Ces règles s’appliqueront également aux secteurs à haut risque comme les commerçants d’œuvres d’art, de bijoux et de yachts de luxe. Ils seront étendus pour couvrir des services innovants tels que les fournisseurs de crypto-monnaie, car les législateurs craignent que le bitcoin et d’autres actifs, encore plus anonymes, puissent être utilisés pour des paiements illicites.
Sur l’insistance des députés, les mesures s’appliquent aux grands clubs et agents de football – compte tenu des sommes d’argent importantes, parfois douteuses, qui circulent entre eux.
Des règles plus cohérentes
Pour la première fois, les règles de l’UE sont énoncées dans un règlement qui s’appliquera de manière plus ou moins cohérente dans l’ensemble du bloc.
Cela signifie moins de latitude pour chaque pays pour adapter les règles au contexte national – créant des écarts qui rendent plus difficile pour les entreprises légitimes d’opérer au-delà des frontières et plus facile pour les criminels et les terroristes d’exploiter le système.
Une directive distincte sur le blanchiment d’argent, également adoptée aujourd’hui, résout les problèmes liés à la manière dont les journalistes et les militants peuvent retracer les structures financières utilisées pour cacher leurs richesses.
Les arrangements ont été bouleversés par un arrêt choc d’un tribunal de l’UE de 2022 qui a restreint l’accès aux registres de propriété des entreprises pour des raisons de confidentialité.
Pourquoi l’UE a-t-elle besoin de nouvelles règles anti-blanchiment ?
Les responsables espèrent que les nouvelles règles contribueront à améliorer la réputation de l’UE en matière d’argent sale, fermant ainsi le chapitre d’une série de scandales.
Deux membres de l’UE – la Croatie et la Bulgarie – figurent actuellement sur une « liste grise » de juridictions suspectes de blanchiment d’argent établie par l’organisme de normalisation international le Groupe d’action financière (GAFI), et Malte n’en a été retirée que récemment.
La région a également été confrontée à une série de scandales dans le secteur financier impliquant des institutions telles que la Danske Bank, l’ABLV en Lettonie et la banque Pilatus à Malte.
Danske a été condamné à une amende de plusieurs milliards d’euros par les régulateurs américains et danois en 2022, après avoir admis qu’environ 200 milliards d’euros avaient été blanchis par l’intermédiaire de sa branche estonienne entre 2007 et 2015.
Les négociations avec l’UE ont été particulièrement importantes du fait de la nécessité d’appliquer les sanctions imposées à la Russie pour sa guerre en Ukraine – compte tenu des craintes que des oligarques ultra-riches puissent utiliser des structures financières douteuses pour échapper aux restrictions.
Quand les nouvelles règles européennes contre le blanchiment d’argent entreront-elles en vigueur ?

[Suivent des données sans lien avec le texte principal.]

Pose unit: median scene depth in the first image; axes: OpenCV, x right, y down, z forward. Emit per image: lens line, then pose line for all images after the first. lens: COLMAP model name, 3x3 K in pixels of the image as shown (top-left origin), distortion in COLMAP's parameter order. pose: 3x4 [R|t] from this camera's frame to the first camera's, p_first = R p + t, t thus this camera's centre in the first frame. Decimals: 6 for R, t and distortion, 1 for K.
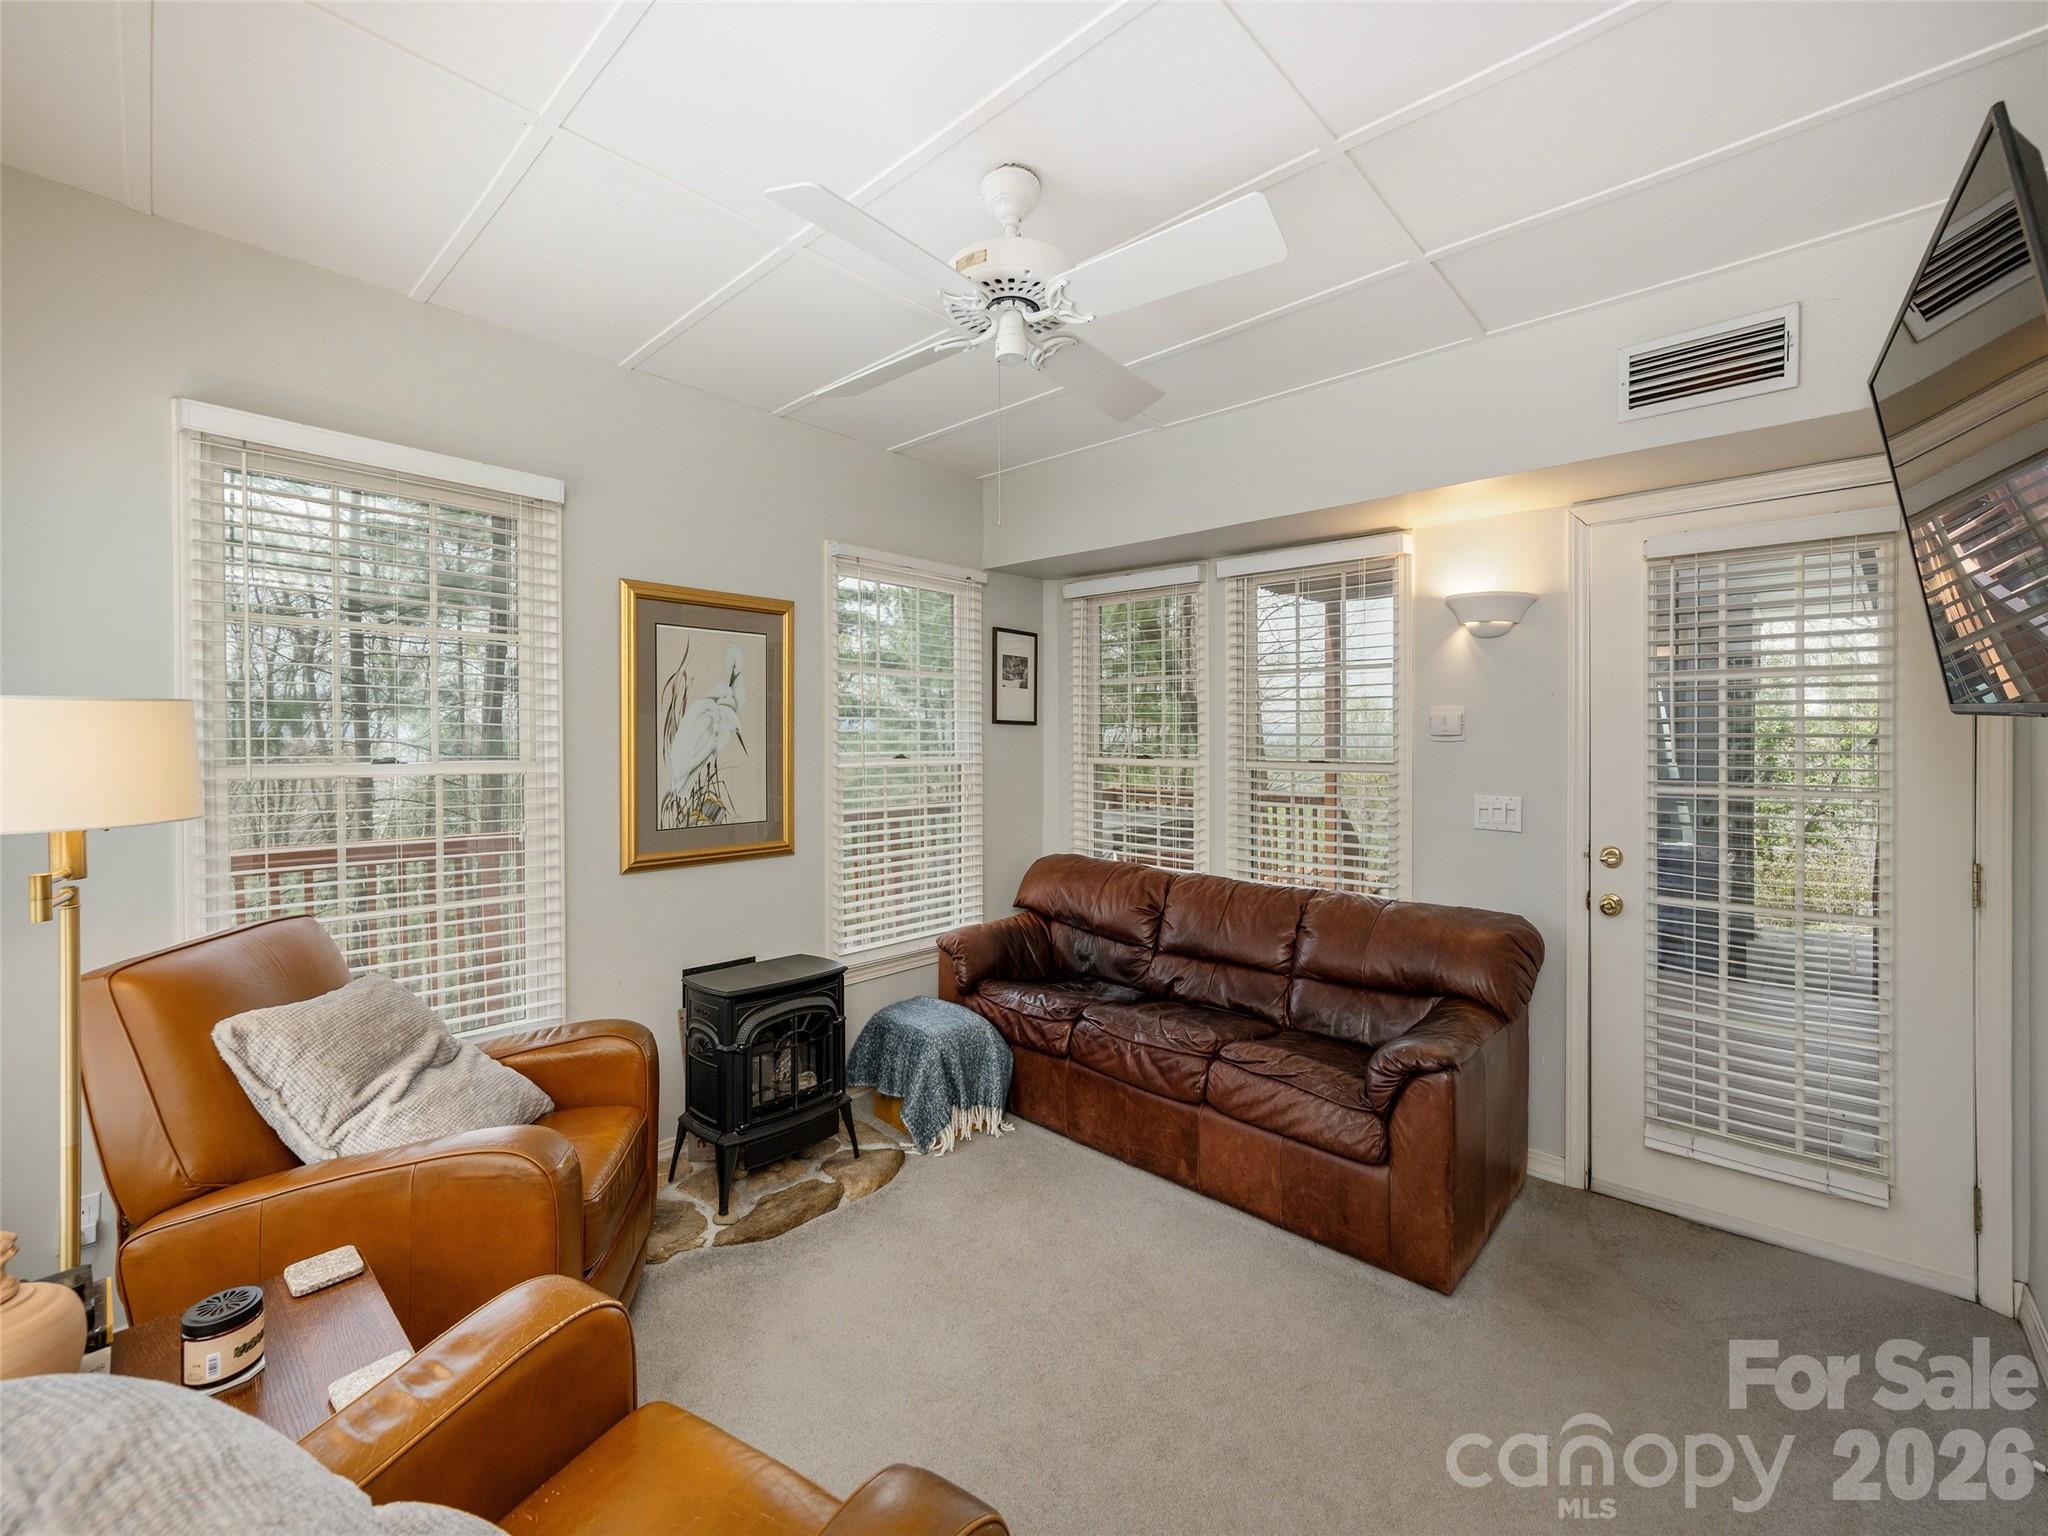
lens RADIAL K [[849.2, 0, 1024.8], [0, 849.2, 753.1], [0, 0, 1]] dist [0.001762, 0.000232]
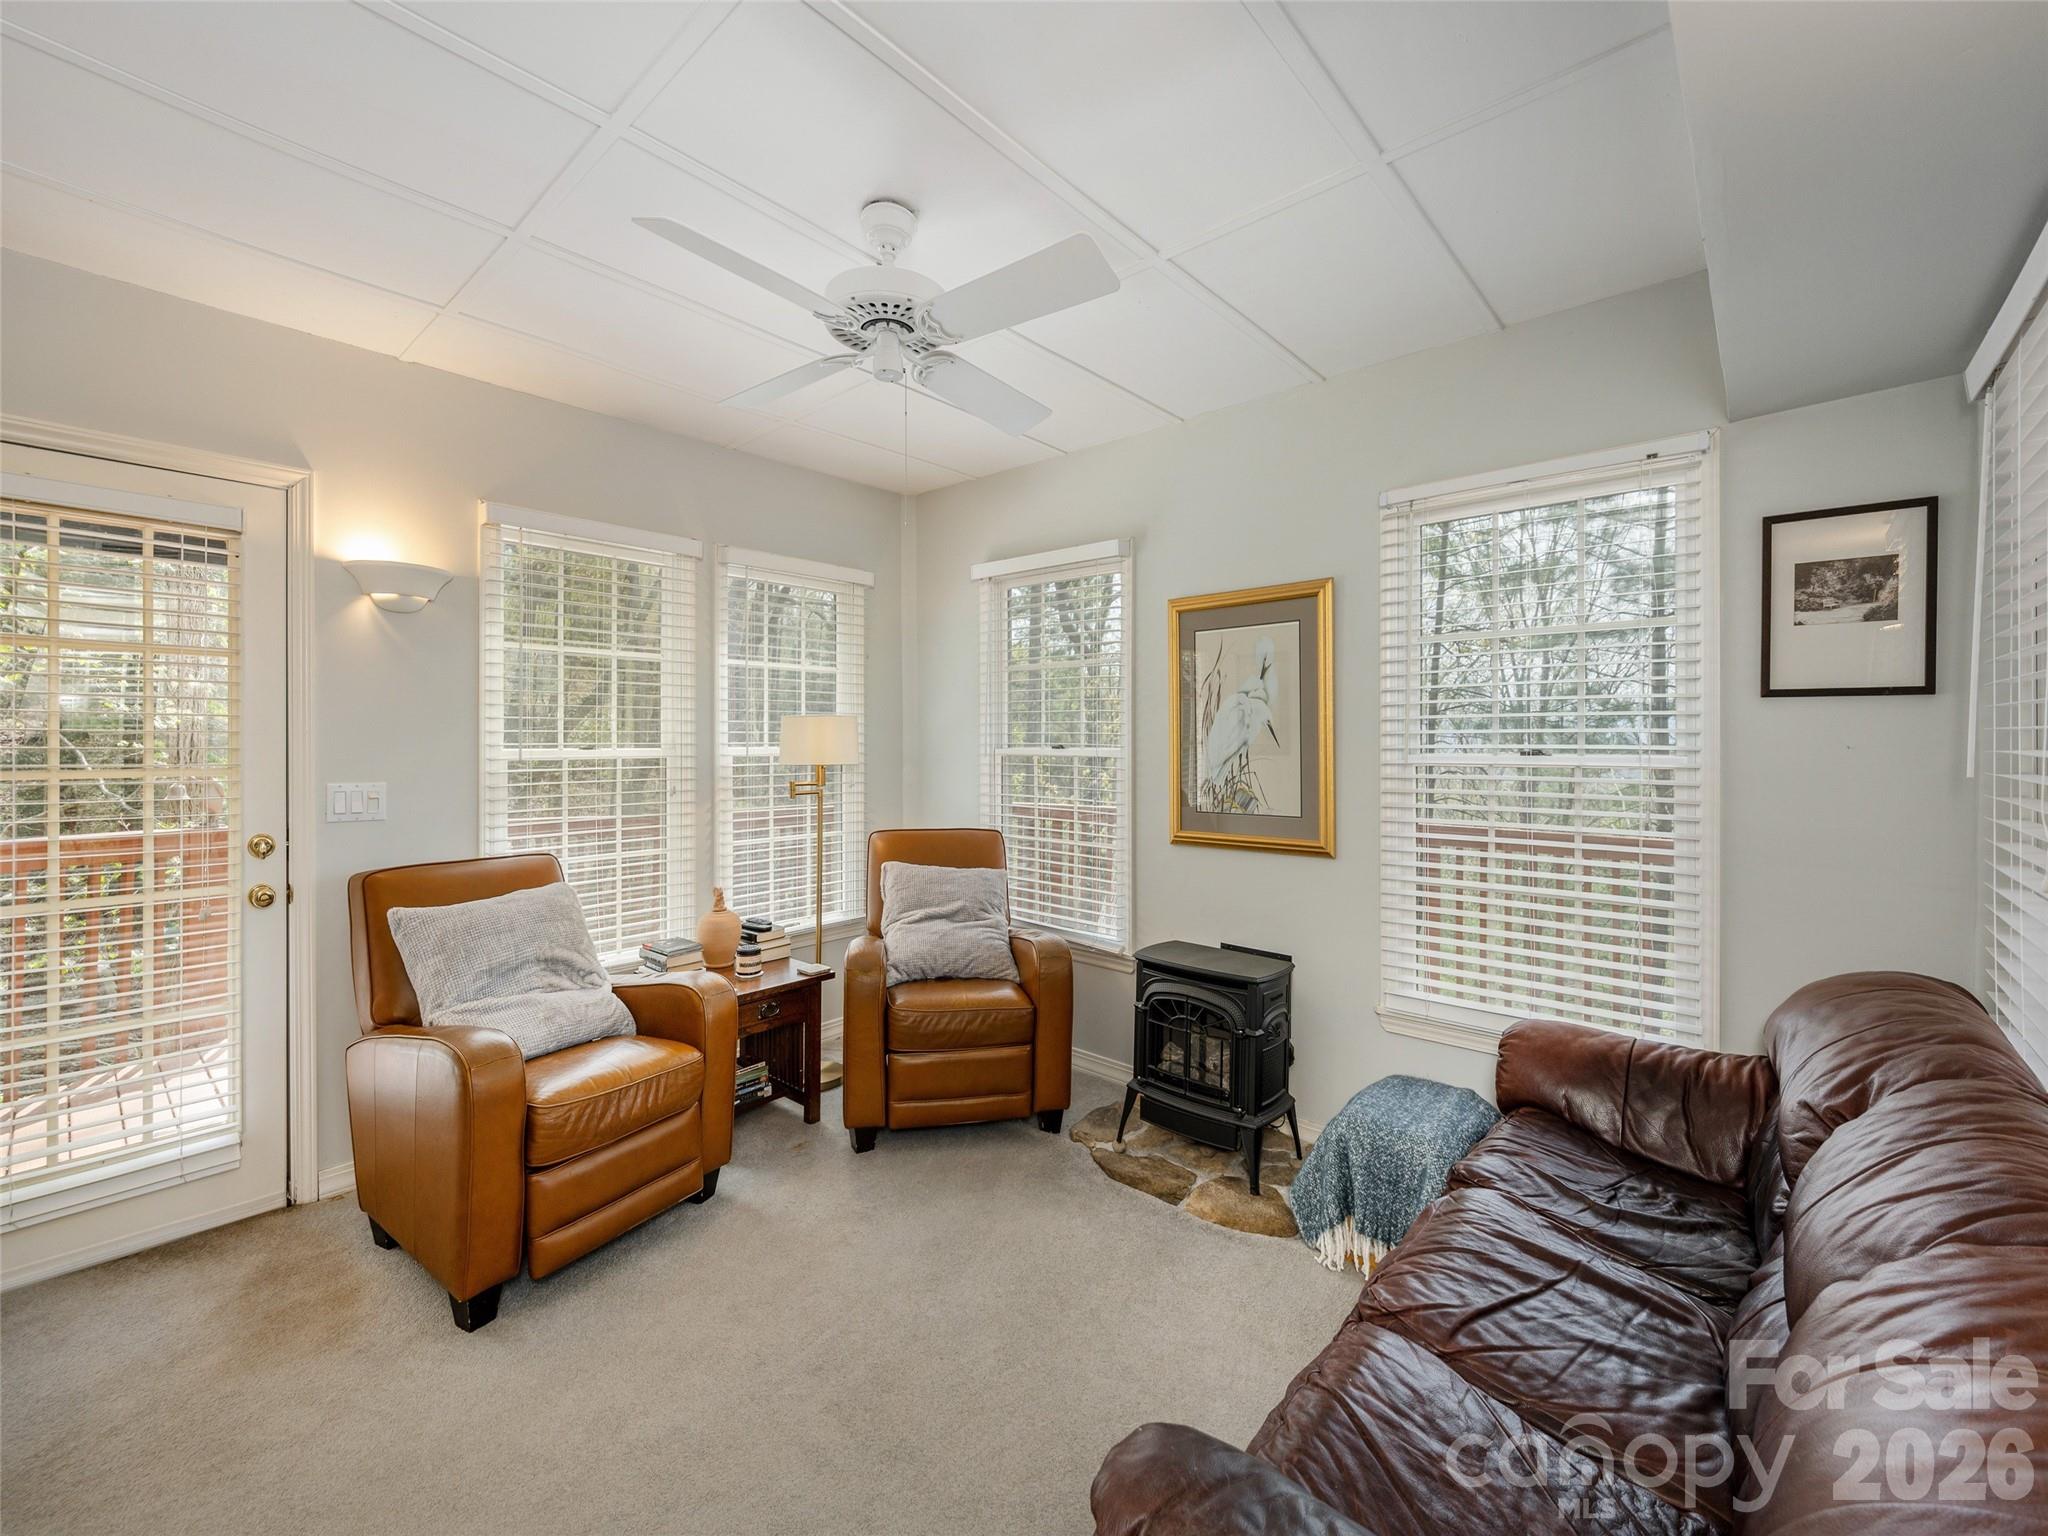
lens RADIAL K [[853.0, 0, 1025.2], [0, 853.0, 740.6], [0, 0, 1]] dist [-0.002934, -0.000187]
pose [[0.021927, 0.006679, -0.999737, 0.662562], [-0.005991, 0.999961, 0.006549, -0.010247], [0.999742, 0.005845, 0.021966, 0.694022]]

Les nouveaux contrôles anti-blanchiment d’argent ont mis du temps à arriver, et ce n’est toujours pas fini.
Valdis Dombrovskis a fustigé une application inégale et a promis d’examiner une nouvelle agence européenne lors de son audition pour devenir commissaire européen aux services financiers dès octobre 2019.
Après plusieurs disputes de dernière minute, les législateurs et les gouvernements ont annoncé un accord de principe sur l’essentiel de la loi en janvier 2024.

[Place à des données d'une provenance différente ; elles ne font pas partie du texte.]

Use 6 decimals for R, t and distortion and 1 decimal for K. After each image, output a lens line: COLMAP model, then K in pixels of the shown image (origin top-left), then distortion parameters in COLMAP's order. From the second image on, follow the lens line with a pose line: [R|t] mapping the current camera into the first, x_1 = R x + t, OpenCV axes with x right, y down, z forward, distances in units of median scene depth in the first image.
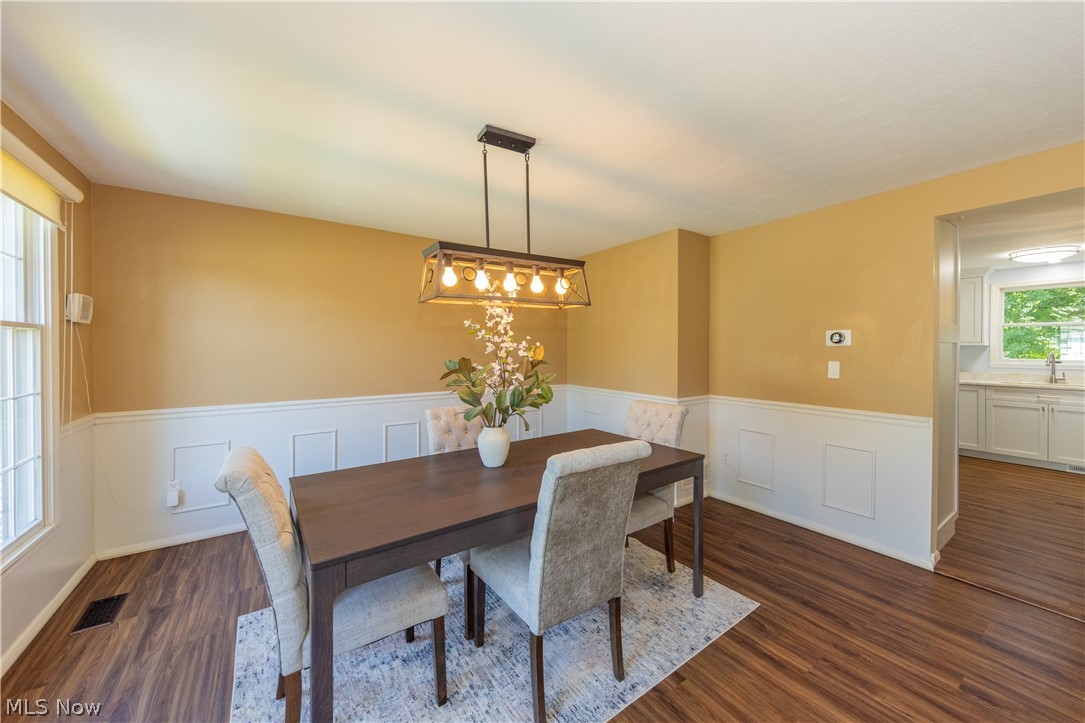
lens RADIAL K [[401.5, 0, 548.2], [0, 401.5, 353.2], [0, 0, 1]] dist [0.001787, 0.000250]
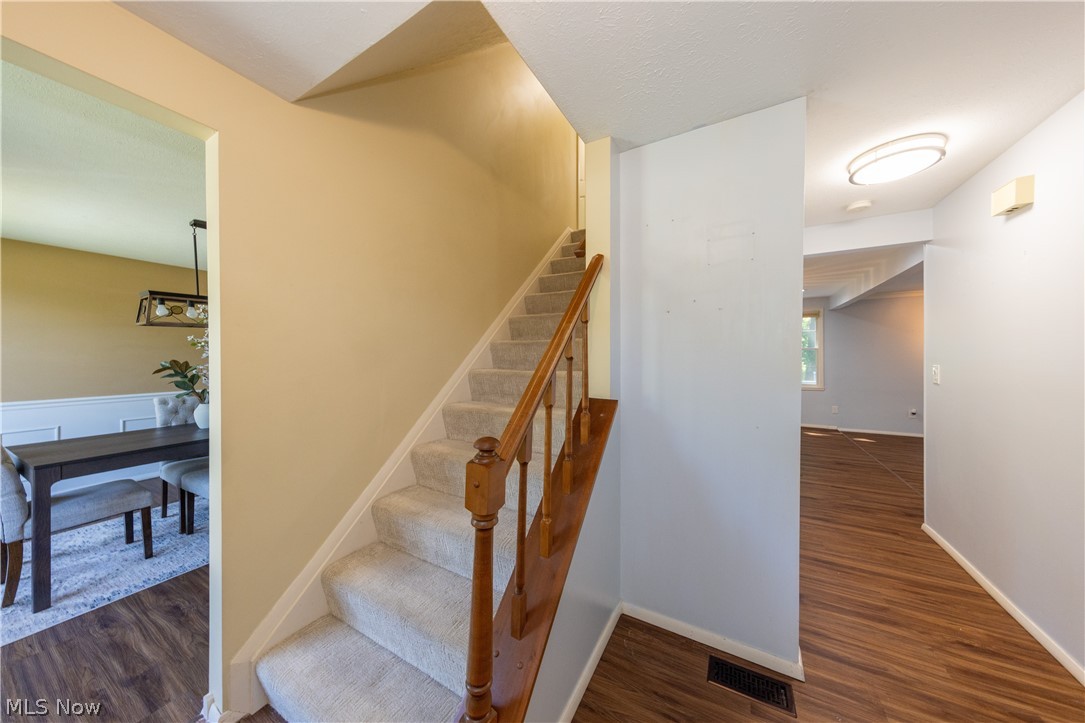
lens RADIAL K [[341.3, 0, 544.5], [0, 341.3, 361.8], [0, 0, 1]] dist [0.000534, -0.000137]
pose [[0.893909, -0.004850, 0.448222, 0.540737], [0.006502, 0.999977, -0.002146, 0.034317], [-0.448201, 0.004833, 0.893920, -0.971924]]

Une fois adoptées par les ministres nationaux, la plupart des nouvelles réglementations entrent en vigueur au bout de trois ans, mais elles comportent une certaine flexibilité.
Il faudra cinq ans pour appliquer les règles applicables au secteur du football, et la nouvelle agence européenne pourrait commencer à travailler plus tard cette année – bien que la loi la créant entre officiellement en vigueur en juillet 2025.